* _Records for this task_

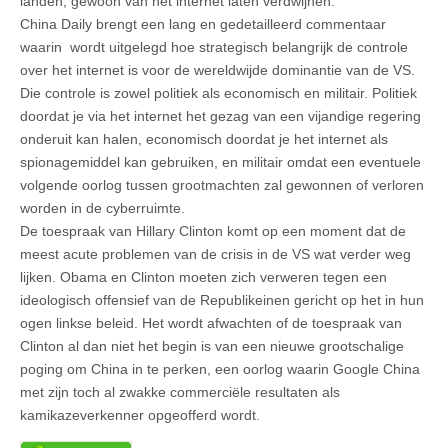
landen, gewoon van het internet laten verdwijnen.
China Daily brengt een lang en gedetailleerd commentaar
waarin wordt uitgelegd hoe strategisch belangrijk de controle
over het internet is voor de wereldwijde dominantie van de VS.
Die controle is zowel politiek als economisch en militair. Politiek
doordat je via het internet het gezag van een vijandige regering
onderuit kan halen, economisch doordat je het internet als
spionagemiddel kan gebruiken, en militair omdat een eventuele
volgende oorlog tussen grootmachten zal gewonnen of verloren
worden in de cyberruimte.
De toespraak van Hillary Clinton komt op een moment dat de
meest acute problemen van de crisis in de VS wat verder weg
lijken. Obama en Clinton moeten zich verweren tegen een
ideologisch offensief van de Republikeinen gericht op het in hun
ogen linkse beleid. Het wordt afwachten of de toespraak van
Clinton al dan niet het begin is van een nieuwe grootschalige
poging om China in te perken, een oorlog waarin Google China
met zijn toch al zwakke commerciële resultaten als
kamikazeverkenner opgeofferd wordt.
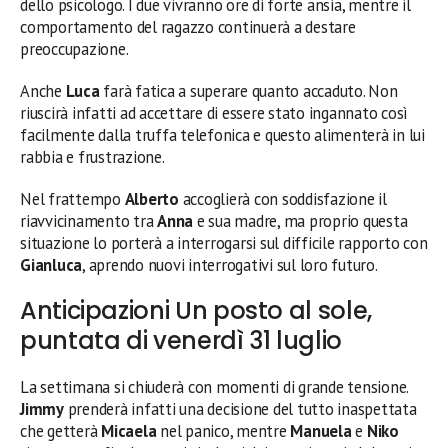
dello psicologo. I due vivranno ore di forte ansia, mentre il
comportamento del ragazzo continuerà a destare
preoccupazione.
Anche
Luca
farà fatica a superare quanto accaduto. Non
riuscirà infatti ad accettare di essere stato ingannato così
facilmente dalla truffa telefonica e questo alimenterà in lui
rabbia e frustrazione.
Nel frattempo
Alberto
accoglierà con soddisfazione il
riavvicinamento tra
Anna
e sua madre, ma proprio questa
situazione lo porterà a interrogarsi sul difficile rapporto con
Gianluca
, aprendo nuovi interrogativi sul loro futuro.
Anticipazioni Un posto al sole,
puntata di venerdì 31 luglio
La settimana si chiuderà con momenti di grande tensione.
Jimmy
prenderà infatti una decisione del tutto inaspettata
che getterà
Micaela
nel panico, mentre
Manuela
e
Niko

--

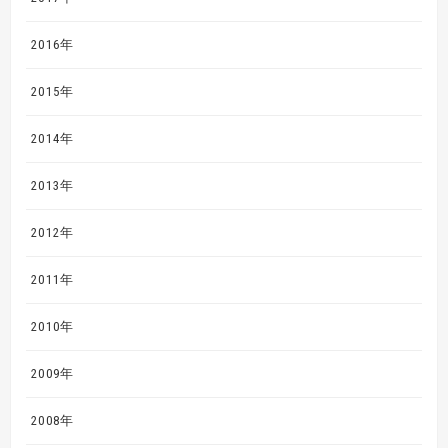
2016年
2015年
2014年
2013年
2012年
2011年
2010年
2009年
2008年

* _Your task_
Copy from the records the lines beginning with the line that contains "landen, gewoon van" and continuing through the line that contains "Die controle is". Include both of these lines.

* _Answer for the task_
landen, gewoon van het internet laten verdwijnen.
China Daily brengt een lang en gedetailleerd commentaar
waarin wordt uitgelegd hoe strategisch belangrijk de controle
over het internet is voor de wereldwijde dominantie van de VS.
Die controle is zowel politiek als economisch en militair. Politiek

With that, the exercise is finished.